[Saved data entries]

####################

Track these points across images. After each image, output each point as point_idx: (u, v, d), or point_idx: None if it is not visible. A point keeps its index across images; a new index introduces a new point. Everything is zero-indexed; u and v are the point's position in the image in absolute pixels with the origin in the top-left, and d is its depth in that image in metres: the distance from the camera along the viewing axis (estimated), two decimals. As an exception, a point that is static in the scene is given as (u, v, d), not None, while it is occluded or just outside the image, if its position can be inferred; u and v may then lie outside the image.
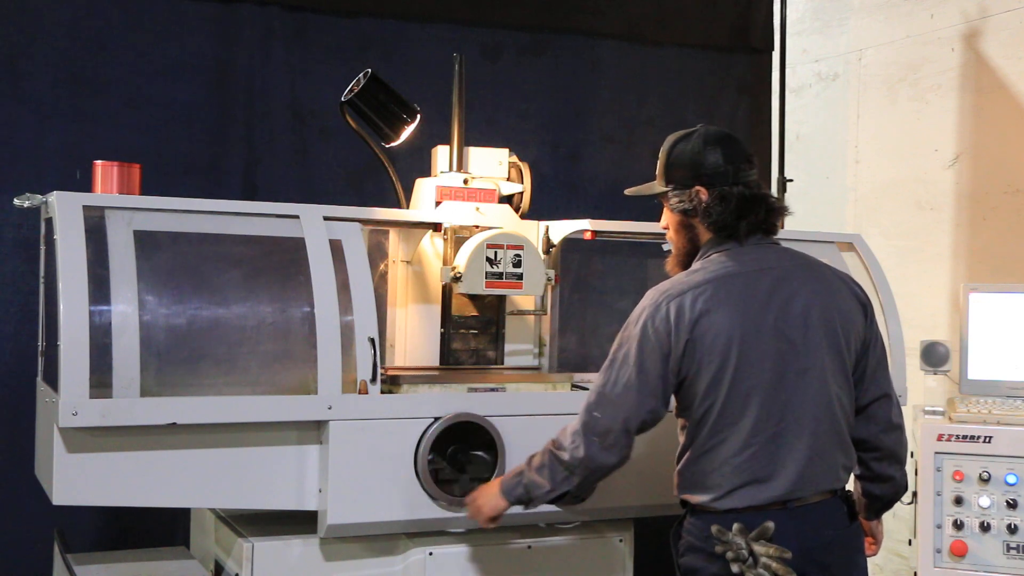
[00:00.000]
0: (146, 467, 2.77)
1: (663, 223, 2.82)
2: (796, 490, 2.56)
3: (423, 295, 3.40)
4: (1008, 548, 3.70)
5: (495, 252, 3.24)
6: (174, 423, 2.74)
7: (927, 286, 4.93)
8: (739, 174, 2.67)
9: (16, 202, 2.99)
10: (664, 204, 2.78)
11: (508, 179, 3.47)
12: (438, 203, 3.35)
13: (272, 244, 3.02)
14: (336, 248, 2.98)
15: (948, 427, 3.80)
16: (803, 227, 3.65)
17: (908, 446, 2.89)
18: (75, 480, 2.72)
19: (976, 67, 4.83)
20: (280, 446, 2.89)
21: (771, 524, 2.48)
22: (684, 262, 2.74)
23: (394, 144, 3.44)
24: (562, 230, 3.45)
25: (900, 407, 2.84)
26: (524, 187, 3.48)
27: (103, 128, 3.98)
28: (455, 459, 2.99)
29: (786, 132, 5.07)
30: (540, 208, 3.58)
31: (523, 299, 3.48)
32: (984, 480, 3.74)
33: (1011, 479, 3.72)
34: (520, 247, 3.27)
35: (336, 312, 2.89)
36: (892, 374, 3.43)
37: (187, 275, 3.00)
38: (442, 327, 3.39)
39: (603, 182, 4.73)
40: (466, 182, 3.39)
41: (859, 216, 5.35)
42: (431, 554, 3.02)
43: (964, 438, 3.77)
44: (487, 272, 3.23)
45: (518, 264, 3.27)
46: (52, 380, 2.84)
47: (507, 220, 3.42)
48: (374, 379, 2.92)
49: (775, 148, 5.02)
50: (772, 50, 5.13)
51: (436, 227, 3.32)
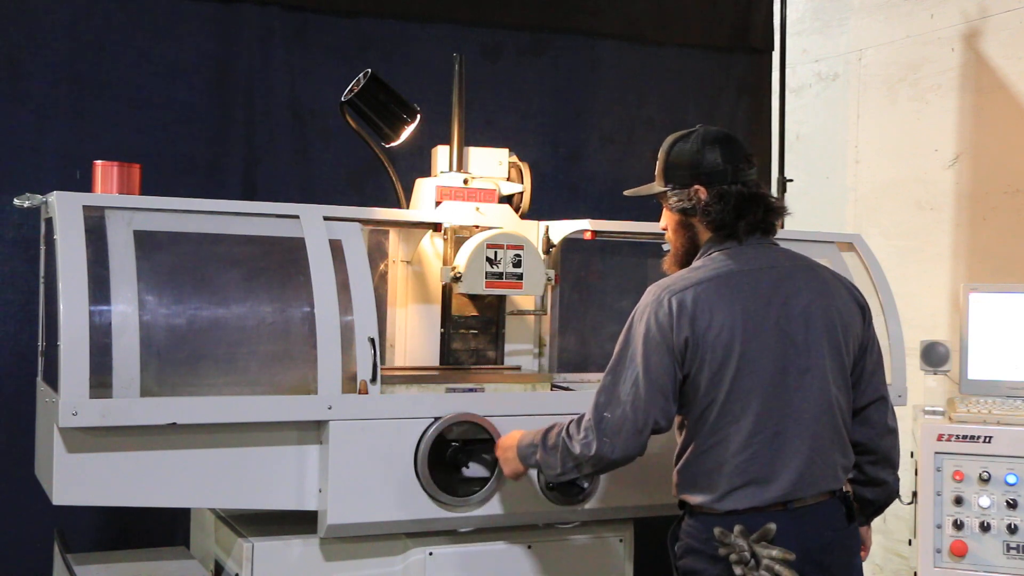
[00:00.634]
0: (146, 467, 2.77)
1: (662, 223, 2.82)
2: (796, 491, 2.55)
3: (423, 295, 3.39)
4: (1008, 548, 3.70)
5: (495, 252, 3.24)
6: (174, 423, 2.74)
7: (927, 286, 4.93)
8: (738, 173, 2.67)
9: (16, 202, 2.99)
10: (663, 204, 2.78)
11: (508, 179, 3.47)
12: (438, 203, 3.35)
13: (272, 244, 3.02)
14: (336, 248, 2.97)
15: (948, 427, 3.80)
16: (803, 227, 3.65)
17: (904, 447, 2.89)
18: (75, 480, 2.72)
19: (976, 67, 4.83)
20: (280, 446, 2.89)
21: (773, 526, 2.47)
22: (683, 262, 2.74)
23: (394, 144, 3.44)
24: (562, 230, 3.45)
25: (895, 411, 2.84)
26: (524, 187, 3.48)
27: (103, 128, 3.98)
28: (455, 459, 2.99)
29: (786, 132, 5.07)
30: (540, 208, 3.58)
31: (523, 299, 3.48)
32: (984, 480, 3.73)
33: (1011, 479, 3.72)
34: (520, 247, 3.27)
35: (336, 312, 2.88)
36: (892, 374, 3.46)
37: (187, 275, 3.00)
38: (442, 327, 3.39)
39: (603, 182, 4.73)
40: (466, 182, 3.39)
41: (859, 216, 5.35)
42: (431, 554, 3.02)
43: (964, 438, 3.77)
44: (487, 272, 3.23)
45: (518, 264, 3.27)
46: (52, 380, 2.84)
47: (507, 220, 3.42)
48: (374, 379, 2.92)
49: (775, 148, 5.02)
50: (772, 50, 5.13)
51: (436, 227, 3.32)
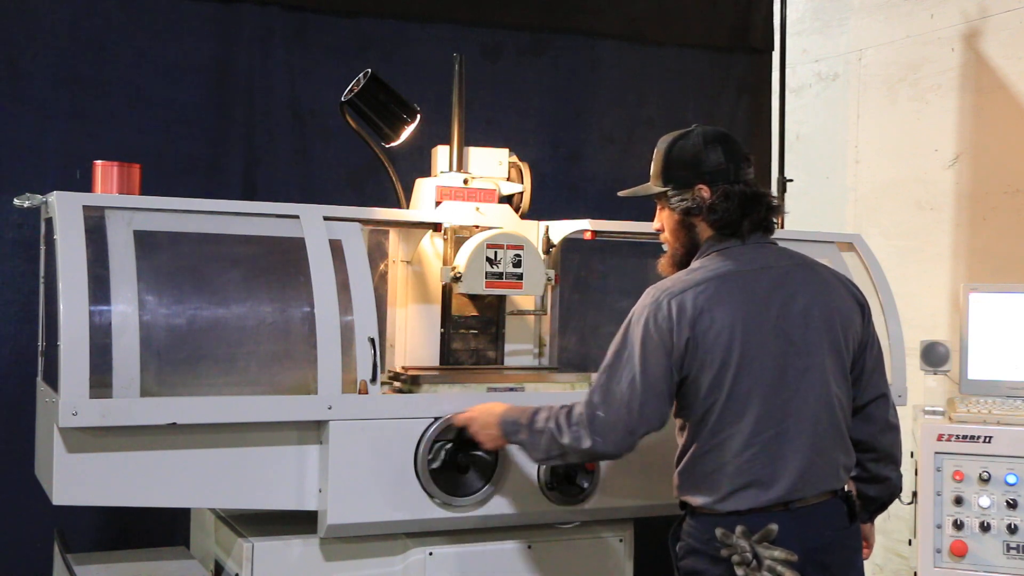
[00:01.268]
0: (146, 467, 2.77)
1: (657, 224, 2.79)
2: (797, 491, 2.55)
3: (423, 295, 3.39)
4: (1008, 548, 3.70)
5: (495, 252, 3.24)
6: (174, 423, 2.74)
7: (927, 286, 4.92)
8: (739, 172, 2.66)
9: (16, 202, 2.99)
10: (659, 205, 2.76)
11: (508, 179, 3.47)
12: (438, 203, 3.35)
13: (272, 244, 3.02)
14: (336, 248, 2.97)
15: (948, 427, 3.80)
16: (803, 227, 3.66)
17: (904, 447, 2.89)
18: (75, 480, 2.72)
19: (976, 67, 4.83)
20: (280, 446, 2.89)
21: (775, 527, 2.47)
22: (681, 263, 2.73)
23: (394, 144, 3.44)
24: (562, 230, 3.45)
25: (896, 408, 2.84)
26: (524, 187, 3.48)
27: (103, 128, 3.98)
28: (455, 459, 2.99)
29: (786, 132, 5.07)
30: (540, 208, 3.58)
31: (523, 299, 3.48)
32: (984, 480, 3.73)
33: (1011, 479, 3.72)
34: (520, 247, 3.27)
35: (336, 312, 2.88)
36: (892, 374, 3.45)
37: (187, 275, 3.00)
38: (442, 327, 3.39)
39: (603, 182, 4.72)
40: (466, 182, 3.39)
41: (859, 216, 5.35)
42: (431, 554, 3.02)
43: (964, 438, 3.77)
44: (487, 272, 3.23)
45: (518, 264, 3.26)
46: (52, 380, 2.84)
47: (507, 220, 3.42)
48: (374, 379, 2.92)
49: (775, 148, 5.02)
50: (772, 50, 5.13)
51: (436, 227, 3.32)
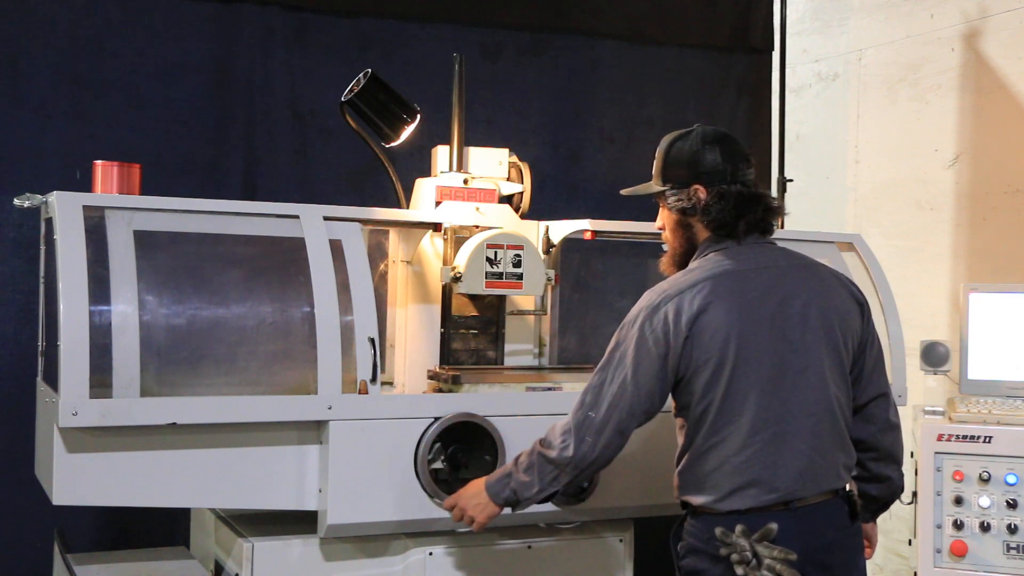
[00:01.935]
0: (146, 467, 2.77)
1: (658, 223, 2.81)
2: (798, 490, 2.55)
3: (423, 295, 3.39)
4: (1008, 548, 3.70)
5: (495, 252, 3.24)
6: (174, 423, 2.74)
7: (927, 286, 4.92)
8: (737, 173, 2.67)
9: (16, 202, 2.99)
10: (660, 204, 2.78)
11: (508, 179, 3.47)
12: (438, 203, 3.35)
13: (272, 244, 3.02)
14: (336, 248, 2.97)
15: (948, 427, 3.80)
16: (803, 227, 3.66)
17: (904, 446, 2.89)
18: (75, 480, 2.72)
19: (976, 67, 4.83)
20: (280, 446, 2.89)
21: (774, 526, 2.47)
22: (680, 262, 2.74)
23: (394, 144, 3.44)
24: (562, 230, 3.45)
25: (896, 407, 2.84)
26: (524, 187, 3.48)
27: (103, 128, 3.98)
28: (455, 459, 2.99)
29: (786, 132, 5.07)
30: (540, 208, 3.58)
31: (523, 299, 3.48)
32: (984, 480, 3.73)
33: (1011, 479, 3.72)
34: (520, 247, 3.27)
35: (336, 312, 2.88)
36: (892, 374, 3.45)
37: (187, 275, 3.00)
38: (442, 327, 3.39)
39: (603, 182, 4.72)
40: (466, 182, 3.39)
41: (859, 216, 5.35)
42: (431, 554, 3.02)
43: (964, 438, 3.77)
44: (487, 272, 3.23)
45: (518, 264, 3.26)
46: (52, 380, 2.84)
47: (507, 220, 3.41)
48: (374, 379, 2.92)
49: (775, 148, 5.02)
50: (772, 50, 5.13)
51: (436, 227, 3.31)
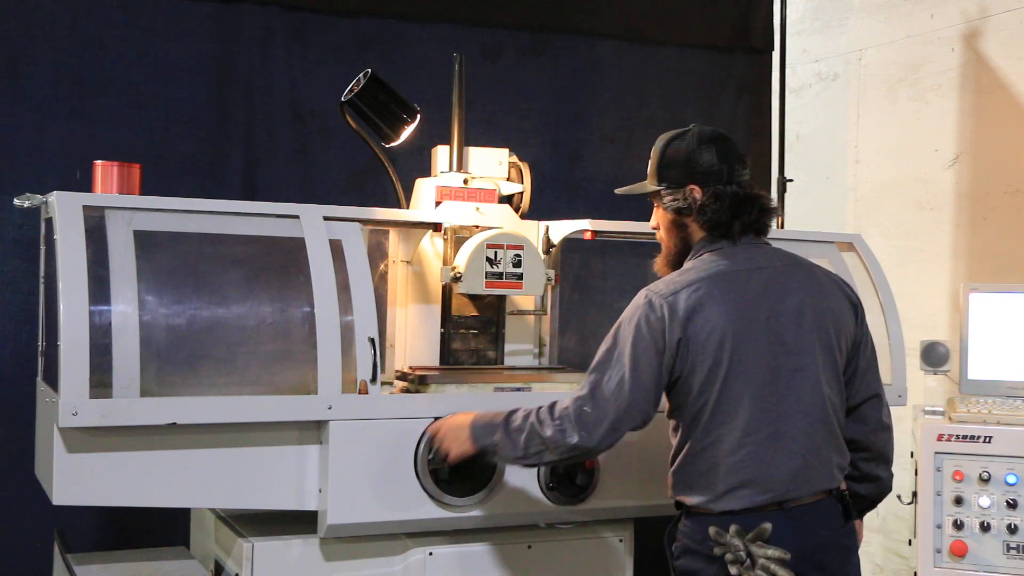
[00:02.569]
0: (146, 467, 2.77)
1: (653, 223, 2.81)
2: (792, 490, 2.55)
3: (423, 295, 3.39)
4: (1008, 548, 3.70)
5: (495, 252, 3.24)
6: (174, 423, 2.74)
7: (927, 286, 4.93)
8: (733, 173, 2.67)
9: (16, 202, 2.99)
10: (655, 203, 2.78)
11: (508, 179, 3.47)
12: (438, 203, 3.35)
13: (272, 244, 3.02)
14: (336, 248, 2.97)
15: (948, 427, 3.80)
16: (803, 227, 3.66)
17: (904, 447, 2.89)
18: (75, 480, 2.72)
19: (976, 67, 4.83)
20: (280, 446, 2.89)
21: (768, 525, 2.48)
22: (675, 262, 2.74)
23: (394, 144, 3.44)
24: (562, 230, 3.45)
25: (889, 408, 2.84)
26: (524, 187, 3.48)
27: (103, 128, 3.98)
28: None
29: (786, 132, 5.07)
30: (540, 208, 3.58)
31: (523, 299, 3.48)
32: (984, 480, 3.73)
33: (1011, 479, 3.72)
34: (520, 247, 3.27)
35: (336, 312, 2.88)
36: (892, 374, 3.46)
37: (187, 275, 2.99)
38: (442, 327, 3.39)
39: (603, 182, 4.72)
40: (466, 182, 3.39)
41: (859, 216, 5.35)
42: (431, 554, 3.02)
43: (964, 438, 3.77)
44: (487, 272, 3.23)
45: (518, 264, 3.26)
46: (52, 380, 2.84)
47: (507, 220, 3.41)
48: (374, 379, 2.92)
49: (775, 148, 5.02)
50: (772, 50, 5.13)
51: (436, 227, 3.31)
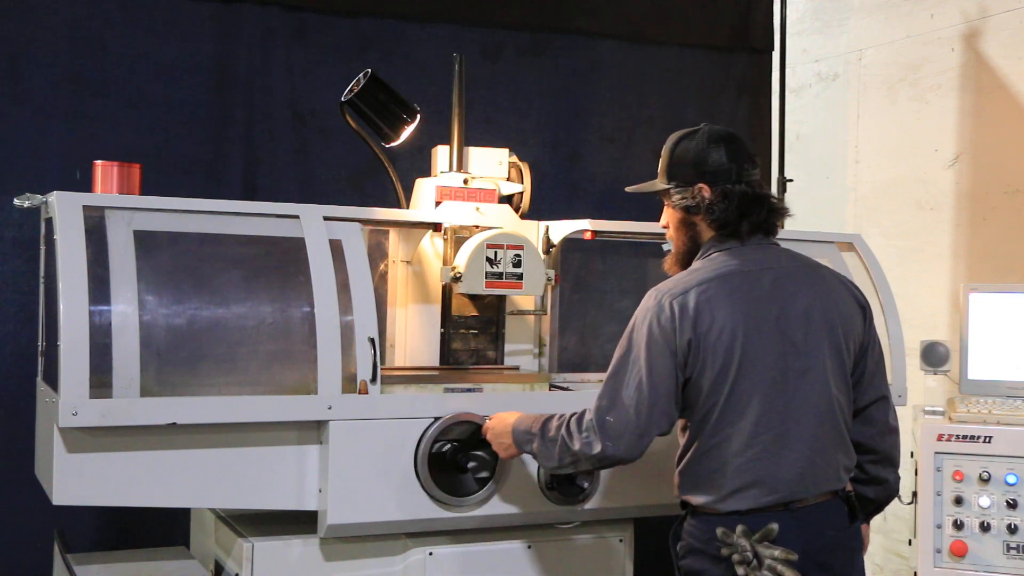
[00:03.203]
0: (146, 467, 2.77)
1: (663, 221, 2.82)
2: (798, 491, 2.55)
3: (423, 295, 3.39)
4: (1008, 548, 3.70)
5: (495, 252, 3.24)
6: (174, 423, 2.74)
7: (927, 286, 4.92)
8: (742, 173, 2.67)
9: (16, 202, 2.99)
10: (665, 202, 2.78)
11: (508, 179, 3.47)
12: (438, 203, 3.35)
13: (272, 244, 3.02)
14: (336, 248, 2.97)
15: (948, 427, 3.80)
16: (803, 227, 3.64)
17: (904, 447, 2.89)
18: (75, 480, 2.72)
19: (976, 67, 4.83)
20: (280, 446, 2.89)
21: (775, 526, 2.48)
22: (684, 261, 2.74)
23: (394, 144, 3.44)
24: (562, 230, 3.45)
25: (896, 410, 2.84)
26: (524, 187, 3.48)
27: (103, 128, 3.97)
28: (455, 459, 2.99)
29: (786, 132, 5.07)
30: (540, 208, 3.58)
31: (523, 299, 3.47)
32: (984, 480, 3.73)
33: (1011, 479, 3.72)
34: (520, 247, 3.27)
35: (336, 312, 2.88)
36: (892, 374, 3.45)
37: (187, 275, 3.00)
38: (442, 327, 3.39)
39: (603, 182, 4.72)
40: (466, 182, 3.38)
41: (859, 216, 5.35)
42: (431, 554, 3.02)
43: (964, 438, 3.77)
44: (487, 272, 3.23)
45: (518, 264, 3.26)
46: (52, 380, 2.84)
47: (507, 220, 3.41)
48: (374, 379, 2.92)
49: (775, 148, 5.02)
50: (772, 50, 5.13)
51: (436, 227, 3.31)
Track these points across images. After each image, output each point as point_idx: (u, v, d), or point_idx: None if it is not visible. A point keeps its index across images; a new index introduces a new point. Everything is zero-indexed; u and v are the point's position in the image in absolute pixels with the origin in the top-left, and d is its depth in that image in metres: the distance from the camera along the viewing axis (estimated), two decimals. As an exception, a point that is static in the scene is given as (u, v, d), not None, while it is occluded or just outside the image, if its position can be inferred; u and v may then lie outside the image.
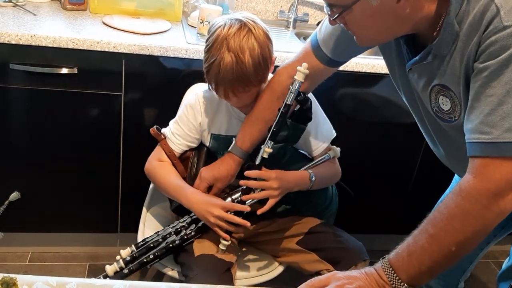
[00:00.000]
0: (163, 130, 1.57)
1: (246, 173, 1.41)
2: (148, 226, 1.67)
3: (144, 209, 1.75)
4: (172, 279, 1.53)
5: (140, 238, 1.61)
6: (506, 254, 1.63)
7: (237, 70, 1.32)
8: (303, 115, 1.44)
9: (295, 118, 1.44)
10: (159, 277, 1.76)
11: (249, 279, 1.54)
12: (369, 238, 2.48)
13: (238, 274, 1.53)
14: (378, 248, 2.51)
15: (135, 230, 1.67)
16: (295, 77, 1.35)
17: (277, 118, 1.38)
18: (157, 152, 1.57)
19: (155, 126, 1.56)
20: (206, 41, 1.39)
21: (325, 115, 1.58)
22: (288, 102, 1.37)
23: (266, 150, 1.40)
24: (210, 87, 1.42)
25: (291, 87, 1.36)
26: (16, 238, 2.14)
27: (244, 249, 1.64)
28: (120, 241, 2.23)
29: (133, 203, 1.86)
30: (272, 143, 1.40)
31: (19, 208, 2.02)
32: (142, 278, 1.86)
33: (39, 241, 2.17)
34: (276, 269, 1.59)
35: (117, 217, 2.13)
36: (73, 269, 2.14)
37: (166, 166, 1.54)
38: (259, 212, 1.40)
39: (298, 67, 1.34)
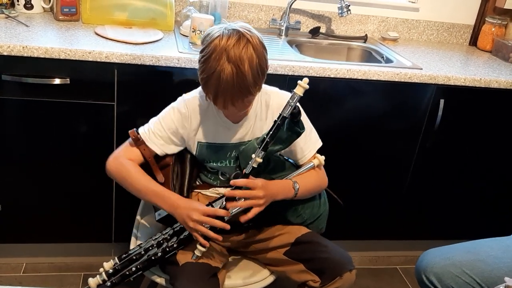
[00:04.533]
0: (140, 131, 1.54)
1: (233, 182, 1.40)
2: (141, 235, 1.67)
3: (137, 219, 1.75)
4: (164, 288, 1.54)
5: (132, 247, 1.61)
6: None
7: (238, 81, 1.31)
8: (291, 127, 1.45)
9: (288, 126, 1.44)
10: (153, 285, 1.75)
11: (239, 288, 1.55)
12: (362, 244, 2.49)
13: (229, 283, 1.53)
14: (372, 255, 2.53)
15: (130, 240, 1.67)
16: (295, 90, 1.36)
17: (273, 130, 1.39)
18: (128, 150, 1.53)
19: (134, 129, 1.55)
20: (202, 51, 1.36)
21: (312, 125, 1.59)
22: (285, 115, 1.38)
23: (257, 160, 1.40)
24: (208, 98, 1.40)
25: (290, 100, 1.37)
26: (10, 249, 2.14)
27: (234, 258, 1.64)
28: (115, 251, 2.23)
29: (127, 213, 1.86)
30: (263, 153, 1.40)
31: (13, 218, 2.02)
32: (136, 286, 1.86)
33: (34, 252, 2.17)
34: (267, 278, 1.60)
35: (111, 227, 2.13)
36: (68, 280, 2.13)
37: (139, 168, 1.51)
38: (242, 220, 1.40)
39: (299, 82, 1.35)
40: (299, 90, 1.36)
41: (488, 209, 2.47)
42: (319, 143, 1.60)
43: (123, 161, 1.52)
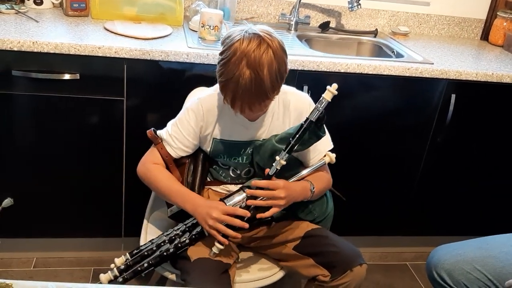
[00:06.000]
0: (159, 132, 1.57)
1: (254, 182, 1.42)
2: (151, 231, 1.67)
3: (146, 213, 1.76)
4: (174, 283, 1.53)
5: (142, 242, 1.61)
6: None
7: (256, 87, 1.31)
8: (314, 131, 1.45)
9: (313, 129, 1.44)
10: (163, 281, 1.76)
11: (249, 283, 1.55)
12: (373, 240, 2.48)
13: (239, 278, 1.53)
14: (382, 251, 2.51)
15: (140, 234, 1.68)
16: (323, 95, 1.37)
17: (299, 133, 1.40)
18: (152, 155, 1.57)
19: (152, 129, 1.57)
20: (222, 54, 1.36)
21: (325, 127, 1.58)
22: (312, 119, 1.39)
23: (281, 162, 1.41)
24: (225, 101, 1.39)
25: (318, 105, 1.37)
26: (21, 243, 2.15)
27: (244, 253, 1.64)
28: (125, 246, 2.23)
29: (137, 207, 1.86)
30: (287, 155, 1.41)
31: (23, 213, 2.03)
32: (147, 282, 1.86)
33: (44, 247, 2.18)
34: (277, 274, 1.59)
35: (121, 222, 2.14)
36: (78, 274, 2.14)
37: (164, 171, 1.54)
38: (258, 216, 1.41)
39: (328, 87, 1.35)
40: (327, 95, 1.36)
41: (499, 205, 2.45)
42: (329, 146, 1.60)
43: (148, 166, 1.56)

####################

# [WHAT YOU ARE ASKED TO DO]
Please return the data above exactly as it stands from the line with "[00:03.203]" to the line with "19: (155, 126, 1.56)", keeping both of those lines but none of the pictures.

# [RESPONSE TO THIS EXERCISE]
[00:03.203]
0: (146, 467, 2.77)
1: (663, 221, 2.82)
2: (798, 491, 2.55)
3: (423, 295, 3.39)
4: (1008, 548, 3.70)
5: (495, 252, 3.24)
6: (174, 423, 2.74)
7: (927, 286, 4.92)
8: (742, 173, 2.67)
9: (16, 202, 2.99)
10: (665, 202, 2.78)
11: (508, 179, 3.47)
12: (438, 203, 3.35)
13: (272, 244, 3.02)
14: (336, 248, 2.97)
15: (948, 427, 3.80)
16: (803, 227, 3.64)
17: (904, 447, 2.89)
18: (75, 480, 2.72)
19: (976, 67, 4.83)
20: (280, 446, 2.89)
21: (775, 526, 2.48)
22: (684, 261, 2.74)
23: (394, 144, 3.44)
24: (562, 230, 3.45)
25: (896, 410, 2.84)
26: (524, 187, 3.48)
27: (103, 128, 3.97)
28: (455, 459, 2.99)
29: (786, 132, 5.07)
30: (540, 208, 3.58)
31: (523, 299, 3.47)
32: (984, 480, 3.73)
33: (1011, 479, 3.72)
34: (520, 247, 3.27)
35: (336, 312, 2.88)
36: (892, 374, 3.45)
37: (187, 275, 3.00)
38: (442, 327, 3.39)
39: (603, 182, 4.72)
40: (466, 182, 3.38)
41: (859, 216, 5.35)
42: (431, 554, 3.02)
43: (964, 438, 3.77)
44: (487, 272, 3.23)
45: (518, 264, 3.26)
46: (52, 380, 2.84)
47: (507, 220, 3.41)
48: (374, 379, 2.92)
49: (775, 148, 5.02)
50: (772, 50, 5.13)
51: (436, 227, 3.31)
Track these points across images. After each image, output each point as point_idx: (u, v, d), or point_idx: None if it is not visible. A point keeps its index across images; a new index introduces a new point. Everything is zero-indexed; u and v are the point's position in the image in absolute pixels with the origin in the top-left, and d is its depth in that image in metres: the distance from the camera along the viewing axis (estimated), two decimals. As an exception, a point that is static in the scene is given as (u, v, d), not None, while it is occluded or just outside the image, if its position can be inferred; u and v may then lie outside the image.
[00:00.000]
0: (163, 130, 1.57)
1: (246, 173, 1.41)
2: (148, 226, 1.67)
3: (144, 209, 1.75)
4: (172, 279, 1.53)
5: (140, 238, 1.61)
6: (506, 254, 1.63)
7: (237, 70, 1.32)
8: (303, 115, 1.44)
9: (295, 118, 1.44)
10: (159, 277, 1.76)
11: (249, 279, 1.54)
12: (369, 238, 2.48)
13: (238, 274, 1.53)
14: (378, 248, 2.51)
15: (135, 230, 1.67)
16: (295, 77, 1.35)
17: (277, 118, 1.38)
18: (157, 152, 1.57)
19: (155, 126, 1.56)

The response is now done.